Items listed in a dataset
* * * * * * * * *

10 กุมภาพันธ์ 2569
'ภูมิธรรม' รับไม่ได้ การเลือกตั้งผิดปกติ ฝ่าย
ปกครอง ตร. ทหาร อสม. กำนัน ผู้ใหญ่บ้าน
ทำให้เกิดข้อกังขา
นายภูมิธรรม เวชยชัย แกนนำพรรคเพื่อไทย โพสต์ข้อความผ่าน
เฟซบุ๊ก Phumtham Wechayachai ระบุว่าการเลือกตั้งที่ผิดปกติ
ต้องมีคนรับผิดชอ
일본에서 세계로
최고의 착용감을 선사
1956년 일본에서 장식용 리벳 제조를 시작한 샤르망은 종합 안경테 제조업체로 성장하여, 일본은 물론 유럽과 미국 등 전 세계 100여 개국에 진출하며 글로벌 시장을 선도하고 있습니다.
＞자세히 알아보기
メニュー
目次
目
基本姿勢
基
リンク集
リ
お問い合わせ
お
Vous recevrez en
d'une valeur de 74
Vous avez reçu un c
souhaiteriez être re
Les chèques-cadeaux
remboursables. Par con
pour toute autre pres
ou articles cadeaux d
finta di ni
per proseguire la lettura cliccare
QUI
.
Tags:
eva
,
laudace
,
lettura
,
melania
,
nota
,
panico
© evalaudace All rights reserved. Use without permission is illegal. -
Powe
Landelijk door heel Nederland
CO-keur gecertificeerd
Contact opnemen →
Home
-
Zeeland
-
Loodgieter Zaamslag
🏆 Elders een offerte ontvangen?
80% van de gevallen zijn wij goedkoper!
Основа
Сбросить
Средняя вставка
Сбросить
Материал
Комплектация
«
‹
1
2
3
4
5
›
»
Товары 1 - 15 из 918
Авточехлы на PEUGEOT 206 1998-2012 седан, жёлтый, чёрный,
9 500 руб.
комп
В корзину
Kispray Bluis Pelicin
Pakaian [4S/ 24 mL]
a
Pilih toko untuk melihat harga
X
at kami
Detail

* * * * * * * * *

## Action item
Among the records above, only the lines between the line holding "ปกครอง ตร. ทหาร อสม. กำนัน ผู้ใหญ่บ้าน" and the line holding "Vous avez reçu un c", inclusive, are to be output, exactly as written.

## Result for this task
ปกครอง ตร. ทหาร อสม. กำนัน ผู้ใหญ่บ้าน
ทำให้เกิดข้อกังขา
นายภูมิธรรม เวชยชัย แกนนำพรรคเพื่อไทย โพสต์ข้อความผ่าน
เฟซบุ๊ก Phumtham Wechayachai ระบุว่าการเลือกตั้งที่ผิดปกติ
ต้องมีคนรับผิดชอ
일본에서 세계로
최고의 착용감을 선사
1956년 일본에서 장식용 리벳 제조를 시작한 샤르망은 종합 안경테 제조업체로 성장하여, 일본은 물론 유럽과 미국 등 전 세계 100여 개국에 진출하며 글로벌 시장을 선도하고 있습니다.
＞자세히 알아보기
メニュー
目次
目
基本姿勢
基
リンク集
リ
お問い合わせ
お
Vous recevrez en
d'une valeur de 74
Vous avez reçu un c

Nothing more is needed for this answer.